Bohol Tribune
Opinion

EDITORIAL

EDITORIAL
Who Owns the Truth Now?

  Imagine a video surfacing online just days before a national inquiry—grainy footage of a collapsed bridge, paired with a voiceover accusing government officials of sabotage and corruption. The clip spreads rapidly across social media, igniting outrage and calls for resignations. Only later does it emerge that the video was a deepfake: a digitally fabricated montage stitched from unrelated scenes and voiced by artificial intelligence. But by then, the damage is done. Public opinion has shifted, reputations have been tarnished, and the truth—however verified—struggles to reclaim its place.

  This is the new terrain of governance: one where truth is no longer a stable foundation but a contested battleground. Social media platforms like TikTok, Facebook, and X have become the primary arenas for civic judgment. Their architecture rewards speed over scrutiny, emotion over evidence, and virality over veracity. In this climate, reputational trials often precede institutional response, and governance must contend not only with legal standards but with algorithmic distortion.

  The flood control controversy is a case in point. The Independent Commission for Infrastructure (ICI), tasked with investigating irregularities in national flood control projects, continues to hold its hearings behind closed doors. Despite calls from lawmakers, religious leaders, and civil society for transparency, the commission insists that public access would risk “trial by publicity.” Yet in a climate already saturated with misinformation, opacity does not protect integrity—it undermines it. The absence of livestreams, transcripts, or real-time updates creates a vacuum that misinformation eagerly fills. In the absence of verified facts, speculation becomes gospel, and reputational damage becomes irreversible.

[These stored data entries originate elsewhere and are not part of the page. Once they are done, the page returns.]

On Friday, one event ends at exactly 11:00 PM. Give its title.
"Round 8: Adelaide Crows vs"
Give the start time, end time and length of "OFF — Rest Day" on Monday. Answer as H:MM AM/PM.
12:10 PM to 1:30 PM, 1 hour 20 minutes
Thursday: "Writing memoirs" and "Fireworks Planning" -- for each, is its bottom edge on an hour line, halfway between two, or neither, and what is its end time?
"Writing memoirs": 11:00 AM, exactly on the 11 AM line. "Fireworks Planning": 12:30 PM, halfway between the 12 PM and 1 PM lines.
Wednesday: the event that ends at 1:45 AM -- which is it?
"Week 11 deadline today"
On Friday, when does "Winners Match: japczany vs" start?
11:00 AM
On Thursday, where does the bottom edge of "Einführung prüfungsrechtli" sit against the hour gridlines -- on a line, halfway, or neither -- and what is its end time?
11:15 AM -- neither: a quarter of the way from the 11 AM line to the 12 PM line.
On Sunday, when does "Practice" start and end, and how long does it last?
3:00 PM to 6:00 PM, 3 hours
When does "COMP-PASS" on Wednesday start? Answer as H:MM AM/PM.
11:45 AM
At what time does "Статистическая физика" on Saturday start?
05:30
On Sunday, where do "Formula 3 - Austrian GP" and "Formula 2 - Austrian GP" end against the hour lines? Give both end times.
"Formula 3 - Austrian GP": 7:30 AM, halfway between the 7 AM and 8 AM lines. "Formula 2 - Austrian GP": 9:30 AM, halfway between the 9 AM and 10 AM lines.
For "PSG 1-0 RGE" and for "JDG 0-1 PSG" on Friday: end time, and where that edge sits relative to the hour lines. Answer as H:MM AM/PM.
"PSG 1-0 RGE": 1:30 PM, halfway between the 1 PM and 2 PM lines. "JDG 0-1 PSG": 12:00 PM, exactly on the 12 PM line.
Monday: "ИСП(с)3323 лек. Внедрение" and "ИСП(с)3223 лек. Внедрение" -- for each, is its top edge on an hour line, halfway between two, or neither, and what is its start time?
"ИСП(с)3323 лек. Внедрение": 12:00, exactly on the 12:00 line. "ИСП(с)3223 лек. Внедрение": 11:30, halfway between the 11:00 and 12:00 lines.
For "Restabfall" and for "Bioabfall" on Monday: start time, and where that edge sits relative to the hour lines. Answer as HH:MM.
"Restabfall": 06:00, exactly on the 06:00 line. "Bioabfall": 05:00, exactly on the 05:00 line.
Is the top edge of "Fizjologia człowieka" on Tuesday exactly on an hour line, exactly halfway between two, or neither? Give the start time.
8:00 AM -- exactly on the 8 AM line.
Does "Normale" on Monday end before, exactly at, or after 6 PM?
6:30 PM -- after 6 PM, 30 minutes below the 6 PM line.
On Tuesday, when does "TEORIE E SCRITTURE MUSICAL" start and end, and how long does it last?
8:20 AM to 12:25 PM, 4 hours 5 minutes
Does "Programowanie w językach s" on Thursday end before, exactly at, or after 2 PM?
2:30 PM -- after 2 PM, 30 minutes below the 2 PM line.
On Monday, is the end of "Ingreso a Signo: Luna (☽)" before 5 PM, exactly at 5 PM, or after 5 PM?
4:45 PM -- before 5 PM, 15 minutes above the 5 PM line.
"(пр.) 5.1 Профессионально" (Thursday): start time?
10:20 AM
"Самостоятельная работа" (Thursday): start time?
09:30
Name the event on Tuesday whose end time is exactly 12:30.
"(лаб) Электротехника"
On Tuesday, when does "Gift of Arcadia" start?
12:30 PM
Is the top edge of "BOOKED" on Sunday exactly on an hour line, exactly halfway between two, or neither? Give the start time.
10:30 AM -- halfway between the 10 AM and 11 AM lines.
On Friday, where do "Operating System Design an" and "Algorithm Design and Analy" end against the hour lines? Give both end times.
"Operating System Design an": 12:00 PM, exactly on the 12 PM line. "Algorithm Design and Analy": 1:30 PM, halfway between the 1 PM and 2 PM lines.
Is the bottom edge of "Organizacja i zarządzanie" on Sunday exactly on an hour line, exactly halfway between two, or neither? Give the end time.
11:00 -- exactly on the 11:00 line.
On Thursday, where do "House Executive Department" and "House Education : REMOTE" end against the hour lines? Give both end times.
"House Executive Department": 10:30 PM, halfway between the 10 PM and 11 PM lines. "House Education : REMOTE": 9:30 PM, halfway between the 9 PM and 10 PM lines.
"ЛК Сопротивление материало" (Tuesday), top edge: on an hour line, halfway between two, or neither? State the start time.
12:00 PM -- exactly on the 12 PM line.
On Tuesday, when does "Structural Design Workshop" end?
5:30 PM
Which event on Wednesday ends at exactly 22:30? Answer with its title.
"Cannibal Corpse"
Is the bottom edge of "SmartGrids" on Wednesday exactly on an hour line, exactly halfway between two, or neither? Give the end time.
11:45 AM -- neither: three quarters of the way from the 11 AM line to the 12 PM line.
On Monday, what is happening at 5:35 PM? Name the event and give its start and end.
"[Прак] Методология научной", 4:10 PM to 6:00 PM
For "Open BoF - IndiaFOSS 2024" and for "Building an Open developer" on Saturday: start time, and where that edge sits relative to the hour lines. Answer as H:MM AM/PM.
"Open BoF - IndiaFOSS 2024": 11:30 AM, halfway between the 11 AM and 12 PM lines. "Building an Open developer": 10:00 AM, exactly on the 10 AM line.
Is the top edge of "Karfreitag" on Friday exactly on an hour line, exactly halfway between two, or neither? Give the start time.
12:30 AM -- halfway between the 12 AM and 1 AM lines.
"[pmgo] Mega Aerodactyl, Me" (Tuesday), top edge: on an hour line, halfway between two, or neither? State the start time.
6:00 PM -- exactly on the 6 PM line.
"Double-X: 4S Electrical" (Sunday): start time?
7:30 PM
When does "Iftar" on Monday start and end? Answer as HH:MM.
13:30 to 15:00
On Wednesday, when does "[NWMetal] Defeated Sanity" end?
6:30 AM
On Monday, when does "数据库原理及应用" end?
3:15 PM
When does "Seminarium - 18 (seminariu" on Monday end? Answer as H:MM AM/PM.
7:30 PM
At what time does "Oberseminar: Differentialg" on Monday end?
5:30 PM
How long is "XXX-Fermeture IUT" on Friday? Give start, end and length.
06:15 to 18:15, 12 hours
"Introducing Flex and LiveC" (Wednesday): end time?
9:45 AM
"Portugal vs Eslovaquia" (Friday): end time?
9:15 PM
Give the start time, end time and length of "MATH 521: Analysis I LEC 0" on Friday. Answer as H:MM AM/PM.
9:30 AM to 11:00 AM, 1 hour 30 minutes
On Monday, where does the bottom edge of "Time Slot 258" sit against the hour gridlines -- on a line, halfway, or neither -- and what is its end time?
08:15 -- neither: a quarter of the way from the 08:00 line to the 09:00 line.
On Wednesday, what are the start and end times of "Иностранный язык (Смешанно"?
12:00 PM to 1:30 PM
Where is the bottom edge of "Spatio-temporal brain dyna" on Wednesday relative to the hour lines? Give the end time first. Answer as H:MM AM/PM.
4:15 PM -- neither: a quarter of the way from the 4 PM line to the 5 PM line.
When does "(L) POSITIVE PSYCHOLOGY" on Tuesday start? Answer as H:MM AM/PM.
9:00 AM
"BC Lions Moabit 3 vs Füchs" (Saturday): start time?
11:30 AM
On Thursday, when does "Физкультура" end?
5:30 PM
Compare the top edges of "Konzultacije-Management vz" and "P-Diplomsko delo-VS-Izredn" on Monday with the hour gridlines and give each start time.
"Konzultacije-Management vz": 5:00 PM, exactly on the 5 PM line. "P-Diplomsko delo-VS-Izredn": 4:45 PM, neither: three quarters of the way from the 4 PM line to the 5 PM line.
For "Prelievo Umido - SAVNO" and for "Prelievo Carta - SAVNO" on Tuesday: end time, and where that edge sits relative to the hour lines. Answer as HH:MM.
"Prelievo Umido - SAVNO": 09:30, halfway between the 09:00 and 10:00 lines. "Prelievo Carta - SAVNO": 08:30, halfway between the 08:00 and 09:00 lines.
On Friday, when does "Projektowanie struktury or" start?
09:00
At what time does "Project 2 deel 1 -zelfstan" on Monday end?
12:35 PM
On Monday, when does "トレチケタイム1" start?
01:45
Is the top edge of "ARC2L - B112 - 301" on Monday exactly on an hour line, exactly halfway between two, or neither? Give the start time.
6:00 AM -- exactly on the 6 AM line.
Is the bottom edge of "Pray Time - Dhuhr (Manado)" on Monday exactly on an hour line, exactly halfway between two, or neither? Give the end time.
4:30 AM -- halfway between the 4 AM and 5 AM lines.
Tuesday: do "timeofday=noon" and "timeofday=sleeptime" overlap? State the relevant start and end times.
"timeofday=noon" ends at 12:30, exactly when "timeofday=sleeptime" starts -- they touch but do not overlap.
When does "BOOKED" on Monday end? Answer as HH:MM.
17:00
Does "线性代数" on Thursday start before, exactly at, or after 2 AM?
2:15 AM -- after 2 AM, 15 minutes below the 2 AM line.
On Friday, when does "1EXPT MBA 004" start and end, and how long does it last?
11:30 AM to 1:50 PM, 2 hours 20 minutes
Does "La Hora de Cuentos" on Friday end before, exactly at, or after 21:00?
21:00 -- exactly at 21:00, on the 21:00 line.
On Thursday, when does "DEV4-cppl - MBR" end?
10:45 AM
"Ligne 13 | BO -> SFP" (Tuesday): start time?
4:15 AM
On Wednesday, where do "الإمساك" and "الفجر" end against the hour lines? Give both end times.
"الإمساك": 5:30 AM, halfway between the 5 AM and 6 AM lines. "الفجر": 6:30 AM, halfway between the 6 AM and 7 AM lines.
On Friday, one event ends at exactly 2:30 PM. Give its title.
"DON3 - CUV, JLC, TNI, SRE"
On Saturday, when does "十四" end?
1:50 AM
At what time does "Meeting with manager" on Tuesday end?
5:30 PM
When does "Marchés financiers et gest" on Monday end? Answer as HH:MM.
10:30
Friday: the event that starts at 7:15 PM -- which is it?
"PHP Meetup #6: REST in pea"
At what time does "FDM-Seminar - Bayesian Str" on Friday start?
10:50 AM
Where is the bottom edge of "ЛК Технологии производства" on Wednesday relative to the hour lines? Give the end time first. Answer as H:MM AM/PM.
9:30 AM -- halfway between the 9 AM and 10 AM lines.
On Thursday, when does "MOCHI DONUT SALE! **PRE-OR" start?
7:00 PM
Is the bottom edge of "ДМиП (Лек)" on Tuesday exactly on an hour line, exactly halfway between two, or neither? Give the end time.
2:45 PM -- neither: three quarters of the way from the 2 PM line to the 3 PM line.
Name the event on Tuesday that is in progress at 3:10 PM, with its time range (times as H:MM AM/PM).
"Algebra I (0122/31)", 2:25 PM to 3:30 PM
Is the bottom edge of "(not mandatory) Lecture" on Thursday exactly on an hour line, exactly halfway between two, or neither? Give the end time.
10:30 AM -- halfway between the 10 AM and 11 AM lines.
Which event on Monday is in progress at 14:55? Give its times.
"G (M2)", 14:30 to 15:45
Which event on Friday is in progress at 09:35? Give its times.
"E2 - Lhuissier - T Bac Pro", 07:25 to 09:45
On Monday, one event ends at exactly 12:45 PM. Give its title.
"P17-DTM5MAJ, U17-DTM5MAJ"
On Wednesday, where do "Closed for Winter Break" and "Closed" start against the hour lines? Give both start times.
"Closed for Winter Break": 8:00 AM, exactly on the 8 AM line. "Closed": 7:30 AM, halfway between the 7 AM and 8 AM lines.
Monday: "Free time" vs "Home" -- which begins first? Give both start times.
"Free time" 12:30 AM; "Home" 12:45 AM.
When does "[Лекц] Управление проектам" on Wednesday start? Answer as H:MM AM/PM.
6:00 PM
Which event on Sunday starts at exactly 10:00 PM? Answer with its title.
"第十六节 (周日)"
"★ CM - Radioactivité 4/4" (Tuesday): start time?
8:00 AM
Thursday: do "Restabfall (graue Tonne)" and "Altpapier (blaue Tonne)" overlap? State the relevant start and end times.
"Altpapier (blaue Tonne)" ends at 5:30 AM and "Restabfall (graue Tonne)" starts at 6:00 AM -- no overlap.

  Meanwhile, deepfakes are no longer theoretical threats—they are active distortions. In the lead-up to the 2025 elections, AI-generated videos have been used to fabricate endorsements, simulate rallies, and smear reputations. These synthetic narratives spread faster than fact-checkers can respond, eroding public trust and distorting democratic judgment.

  Misleading content has already begun to shape political discourse. During the 2023 Barangay and Sangguniang Kabataan Elections, several videos circulated falsely claiming vote-buying and candidate withdrawals. Though not AI-generated, these clips primed the public for distrust—laying fertile ground for future deepfake exploitation.

  The flood control mess is not just a technical failure—it is a crisis of credibility. When hearings are closed, updates are withheld, and narratives are shaped behind institutional walls, the public is left to navigate a fog of speculation. In this vacuum, those implicated in wrongdoing may craft their own versions of events—either to evade liability or to weaponize scandal against political rivals.

  This manipulation of narrative is not merely unethical—it is corrosive. It undermines the public’s right to know, distorts accountability, and turns governance into theater. The truth becomes a casualty of strategy, and citizens are left with fragments of fact filtered through partisan lenses.

  Institutions tasked with oversight must understand: transparency is not a threat—it is a safeguard. The public does not demand spectacle; it demands clarity. Real-time access to hearings, publication of findings, and open channels for scrutiny are not luxuries—they are democratic necessities.

  In the age of deepfakes and closed doors, the real scandal is silence—and the real power lies in who gets to tell the story. So who owns the truth now?